## Exercise
Apart from any images, the entries are to be output exactly.

## Material supplied
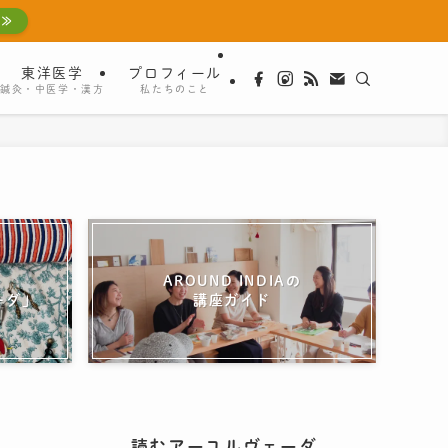
 ≫
東洋医学
プロフィール
鍼灸・中医学・漢方
私たちのこと
AROUND INDIAの
ーダ」
講座ガイド
読むアーユルヴェーダ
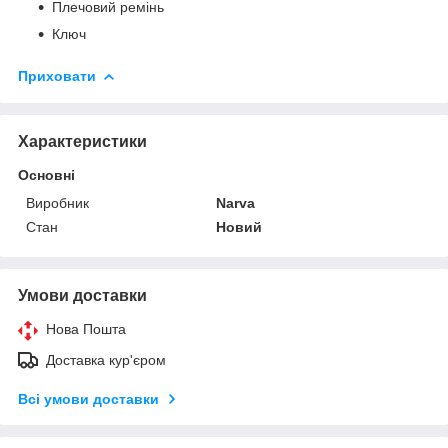
Плечовий ремінь
Ключ
Приховати
Характеристики
Основні
Виробник
Narva
Стан
Новий
Умови доставки
Нова Пошта
Доставка кур'єром
Всі умови доставки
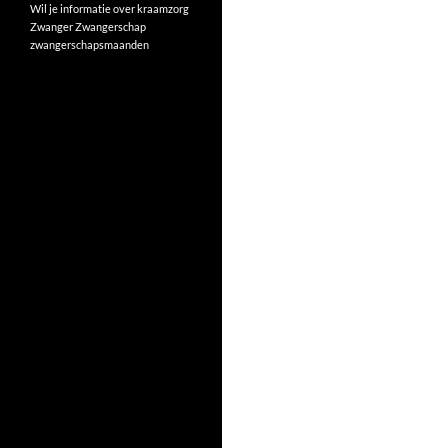
Wil je informatie over kraamzorg
Zwanger
Zwangerschap
zwangerschapsmaanden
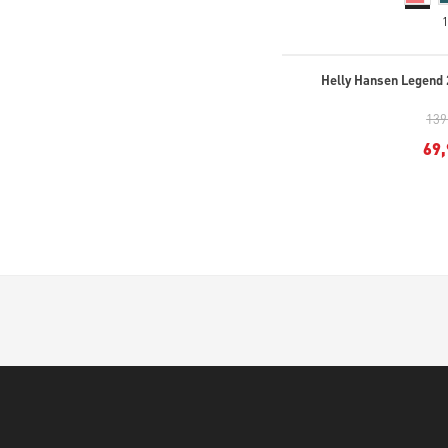
Helly Hansen Legend 
139
69,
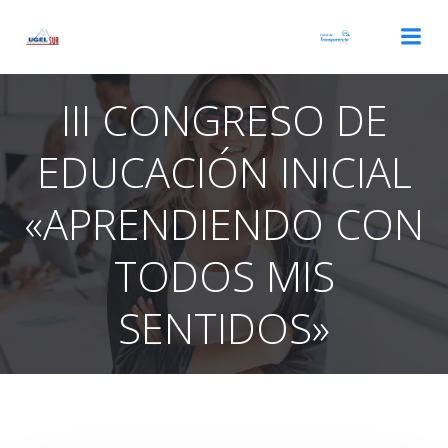
Saltar
al
contenido
III CONGRESO DE
EDUCACIÓN INICIAL
«APRENDIENDO CON
TODOS MIS
SENTIDOS»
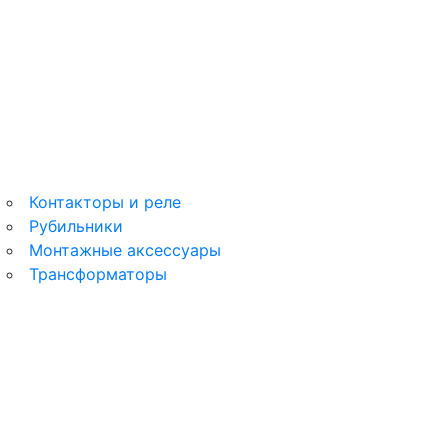
Этюд
MultiTrack
Контакторы и реле
Рубильники
Монтажные аксессуары
Трансформаторы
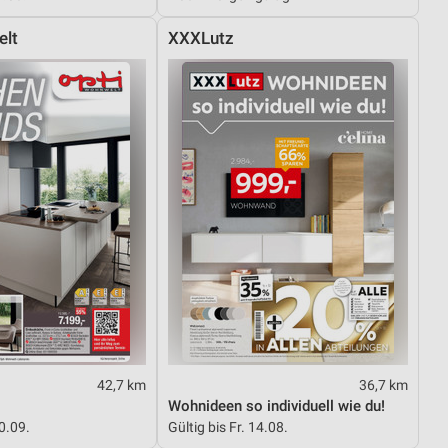
elt
XXXLutz
42,7 km
36,7 km
Wohnideen so individuell wie du!
30.09.
Gültig bis Fr. 14.08.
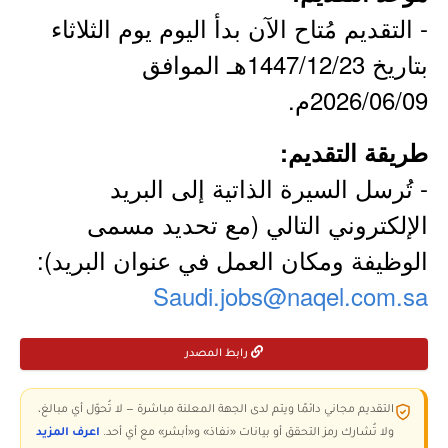
- التقديم مُتاح الآن بدأ اليوم يوم الثلاثاء
بتاريخ 1447/12/23هـ الموافق
2026/06/09م.
طريقة التقديم:
- تُرسل السيرة الذاتية إلى البريد
الإلكتروني التالي (مع تحديد مسمى
الوظيفة ومكان العمل في عنوان البريد):
Saudi.jobs@naqel.com.sa
رابط المصدر
التقديم مجاني دائمًا ويتم لدى الجهة المعلنة مباشرة — لا تُحوّل أي مبالغ،
ولا تُشارك رمز التحقق أو بيانات «نفاذ» و«أبشر» مع أي أحد.
اعرف المزيد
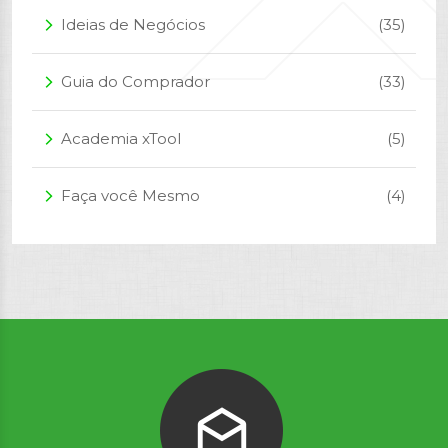
Ideias de Negócios
(35)
arrow_forward_ios
Guia do Comprador
(33)
arrow_forward_ios
Academia xTool
(5)
arrow_forward_ios
Faça você Mesmo
(4)
arrow_forward_ios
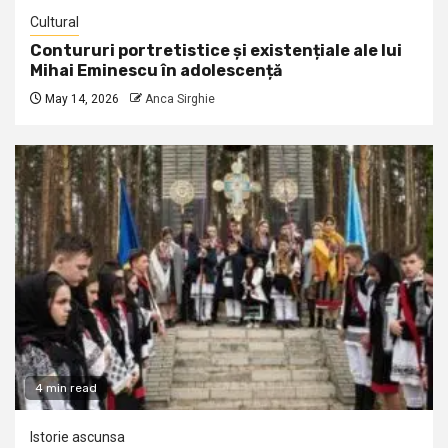
Cultural
Contururi portretistice și existențiale ale lui
Mihai Eminescu în adolescență
May 14, 2026
Anca Sirghie
4 min read
Istorie ascunsa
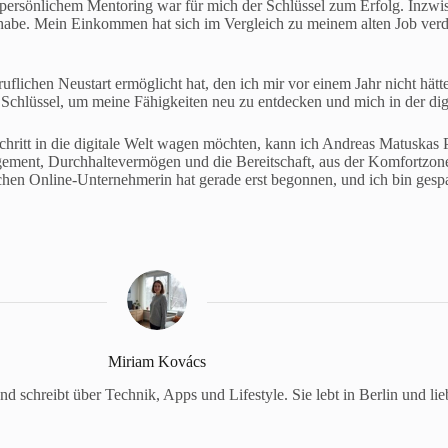
rsönlichem Mentoring war für mich der Schlüssel zum Erfolg. Inzwisch
t habe. Mein Einkommen hat sich im Vergleich zu meinem alten Job verdo
lichen Neustart ermöglicht hat, den ich mir vor einem Jahr nicht hätt
 Schlüssel, um meine Fähigkeiten neu zu entdecken und mich in der digi
chritt in die digitale Welt wagen möchten, kann ich Andreas Matuska
gement, Durchhaltevermögen und die Bereitschaft, aus der Komfortzone
chen Online-Unternehmerin hat gerade erst begonnen, und ich bin gesp
Miriam Kovács
nd schreibt über Technik, Apps und Lifestyle. Sie lebt in Berlin und lie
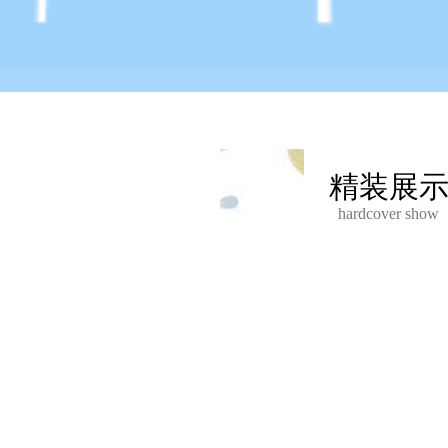
精装展
hardcover show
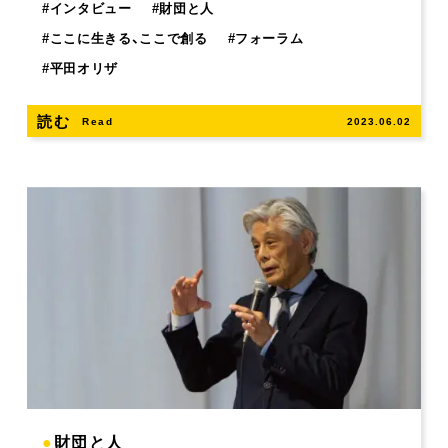
#
インタビュー
#
財団と人
#
ここに生きる、ここで創る
#
フォーラム
#
平田オリザ
読む
Read
2023.06.02
●
財団と人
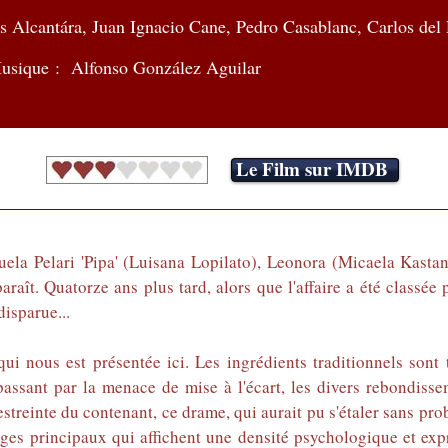
s Alcantára, Juan Ignacio Cane, Pedro Casablanc, Carlos del 
usique : Alfonso González Aguilar
Le Film sur IMDB
uela Pelari 'Pipa' (Luisana Lopilato), Leonora (Micaela Kast
araît. Quatorze ans plus tard, alors que l'affaire a été classé
disparue...
ui nous est présentée ici. Les ingrédients traditionnels sont
 passant par la menace de mise à l'écart, les divers rebondisse
restreinte du contenant, ce drame, qui aurait pu s'étaler sans p
nages principaux qui affichent une densité psychologique et exp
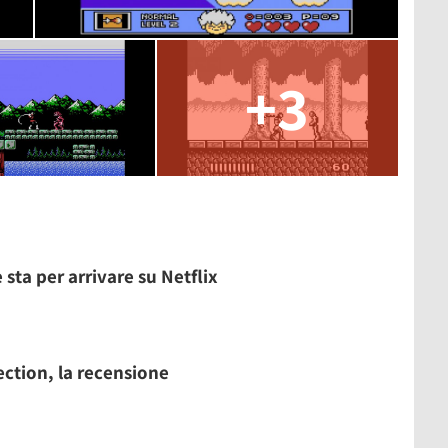
+3
 sta per arrivare su Netflix
ection, la recensione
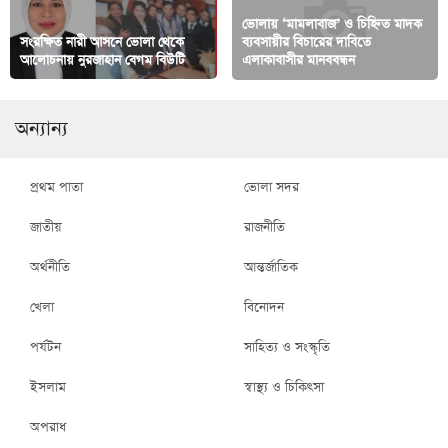
ভোলায় ‘মামলাবাজ’ ও চিহ্নিত মাদক
সংরক্ষিত নারী আসনে ভোলা থেকে
ব্যবসায়ীর বিচারের দাবিতে
আলোচনায় নুরজাহান বেগম বিউটি
এলাকাবাসীর মানববন্ধন
অন্যান্য
প্রথম পাতা
ভোলা সদর
জাতীয়
রাজনীতি
অর্থনীতি
আন্তর্জাতিক
খেলা
বিনোদন
পর্যটন
সাহিত্য ও সংস্কৃতি
ইসলাম
স্বাস্থ্য ও চিকিৎসা
অপরাধ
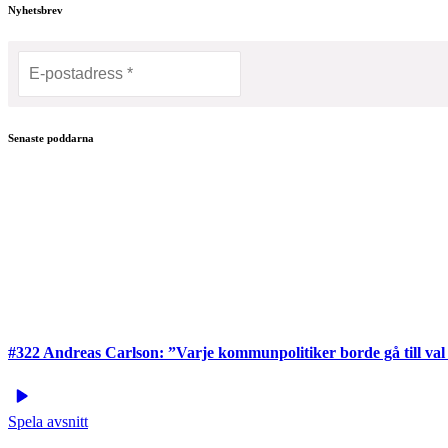
Nyhetsbrev
Senaste poddarna
#322 Andreas Carlson: ”Varje kommunpolitiker borde gå till val 
Spela avsnitt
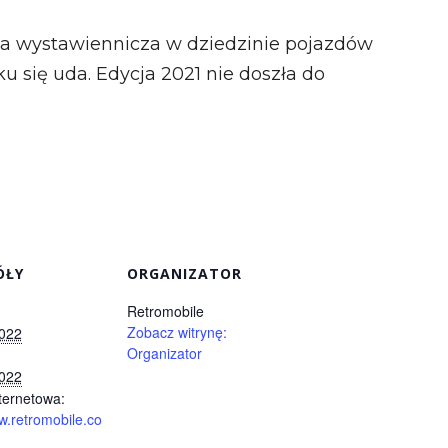
a wystawiennicza w dziedzinie pojazdów
u się uda. Edycja 2021 nie doszła do
ÓŁY
ORGANIZATOR
Retromobile
Zobacz witrynę:
2022
Organizator
2022
ternetowa:
w.retromobile.co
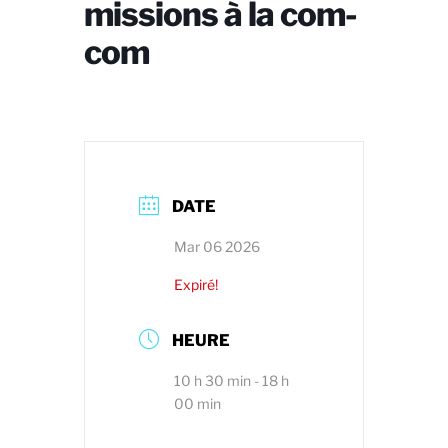
missions à la com-
com
DATE
Mar 06 2026
Expiré!
HEURE
10 h 30 min - 18 h
00 min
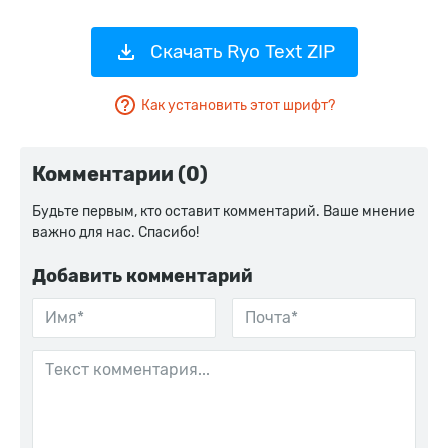
Скачать Ryo Text ZIP
Как установить этот шрифт?
Комментарии (0)
Будьте первым, кто оставит комментарий. Ваше мнение
важно для нас. Спасибо!
Добавить комментарий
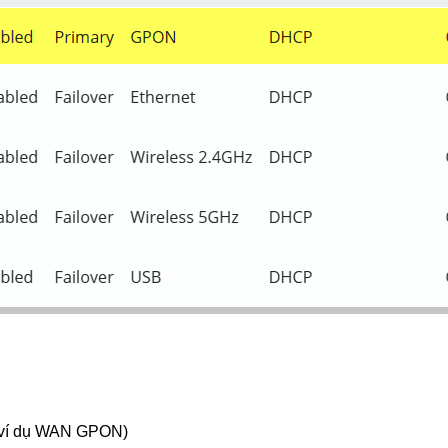
i (ví dụ WAN GPON)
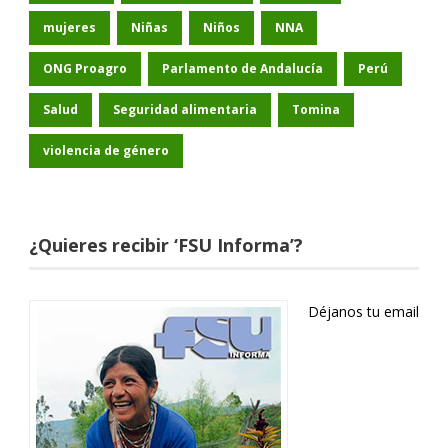
mujeres
Niñas
Niños
NNA
ONG Proagro
Parlamento de Andalucía
Perú
Salud
Seguridad alimentaria
Tomina
violencia de género
¿Quieres recibir ‘FSU Informa’?
Déjanos tu email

## Answer below
 ≫
東洋医学
プロフィール
鍼灸・中医学・漢方
私たちのこと
AROUND INDIAの
ーダ」
講座ガイド
読むアーユルヴェーダ
Плечовий ремінь
Ключ
Приховати
Характеристики
Основні
Виробник
Narva
Стан
Новий
Умови доставки
Нова Пошта
Доставка кур'єром
Всі умови доставки
Wil je informatie over kraamzorg
Zwanger
Zwangerschap
zwangerschapsmaanden
Helly Hansen Legend 
139
69,
Saltar
al
contenido
III CONGRESO DE
EDUCACIÓN INICIAL
«APRENDIENDO CON
TODOS MIS
SENTIDOS»
Этюд
MultiTrack
Контакторы и реле
Рубильники
Монтажные аксессуары
Трансформаторы
elt
XXXLutz
42,7 km
36,7 km
Wohnideen so individuell wie du!
30.09.
Gültig bis Fr. 14.08.
- التقديم مُتاح الآن بدأ اليوم يوم الثلاثاء
بتاريخ 1447/12/23هـ الموافق
2026/06/09م.
طريقة التقديم:
- تُرسل السيرة الذاتية إلى البريد
الإلكتروني التالي (مع تحديد مسمى
الوظيفة ومكان العمل في عنوان البريد):
Saudi.jobs@naqel.com.sa
رابط المصدر
التقديم مجاني دائمًا ويتم لدى الجهة المعلنة مباشرة — لا تُحوّل أي مبالغ،
ولا تُشارك رمز التحقق أو بيانات «نفاذ» و«أبشر» مع أي أحد.
اعرف المزيد
Ideias de Negócios
(35)
arrow_forward_ios
Guia do Comprador
(33)
arrow_forward_ios
Academia xTool
(5)
arrow_forward_ios
Faça você Mesmo
(4)
arrow_forward_ios
Cultural
Contururi portretistice și existențiale ale lui
Mihai Eminescu în adolescență
May 14, 2026
Anca Sirghie
4 min read
Istorie ascunsa
rsönlichem Mentoring war für mich der Schlüssel zum Erfolg. Inzwisch
t habe. Mein Einkommen hat sich im Vergleich zu meinem alten Job verdo
lichen Neustart ermöglicht hat, den ich mir vor einem Jahr nicht hätt
 Schlüssel, um meine Fähigkeiten neu zu entdecken und mich in der digi
chritt in die digitale Welt wagen möchten, kann ich Andreas Matuska
gement, Durchhaltevermögen und die Bereitschaft, aus der Komfortzone
chen Online-Unternehmerin hat gerade erst begonnen, und ich bin gesp
Miriam Kovács
nd schreibt über Technik, Apps und Lifestyle. Sie lebt in Berlin und lie
精装展
hardcover show
#
インタビュー
#
財団と人
#
ここに生きる、ここで創る
#
フォーラム
#
平田オリザ
読む
Read
2023.06.02
●
財団と人
s Alcantára, Juan Ignacio Cane, Pedro Casablanc, Carlos del 
usique : Alfonso González Aguilar
Le Film sur IMDB
uela Pelari 'Pipa' (Luisana Lopilato), Leonora (Micaela Kast
araît. Quatorze ans plus tard, alors que l'affaire a été classé
disparue...
ui nous est présentée ici. Les ingrédients traditionnels sont
 passant par la menace de mise à l'écart, les divers rebondisse
restreinte du contenant, ce drame, qui aurait pu s'étaler sans p
nages principaux qui affichent une densité psychologique et exp
+3
 sta per arrivare su Netflix
ection, la recensione
ভোলায় ‘মামলাবাজ’ ও চিহ্নিত মাদক
সংরক্ষিত নারী আসনে ভোলা থেকে
ব্যবসায়ীর বিচারের দাবিতে
আলোচনায় নুরজাহান বেগম বিউটি
এলাকাবাসীর মানববন্ধন
অন্যান্য
প্রথম পাতা
ভোলা সদর
জাতীয়
রাজনীতি
অর্থনীতি
আন্তর্জাতিক
খেলা
বিনোদন
পর্যটন
সাহিত্য ও সংস্কৃতি
ইসলাম
স্বাস্থ্য ও চিকিৎসা
অপরাধ
Nyhetsbrev
Senaste poddarna
#322 Andreas Carlson: ”Varje kommunpolitiker borde gå till val 
Spela avsnitt
a wystawiennicza w dziedzinie pojazdów
u się uda. Edycja 2021 nie doszła do
ÓŁY
ORGANIZATOR
Retromobile
Zobacz witrynę:
2022
Organizator
2022
ternetowa:
w.retromobile.co
missions à la com-
com
DATE
Mar 06 2026
Expiré!
HEURE
10 h 30 min - 18 h
00 min
Скачать Ryo Text ZIP
Как установить этот шрифт?
Комментарии (0)
Будьте первым, кто оставит комментарий. Ваше мнение
важно для нас. Спасибо!
Добавить комментарий
i (ví dụ WAN GPON)
mujeres
Niñas
Niños
NNA
ONG Proagro
Parlamento de Andalucía
Perú
Salud
Seguridad alimentaria
Tomina
violencia de género
¿Quieres recibir ‘FSU Informa’?
Déjanos tu email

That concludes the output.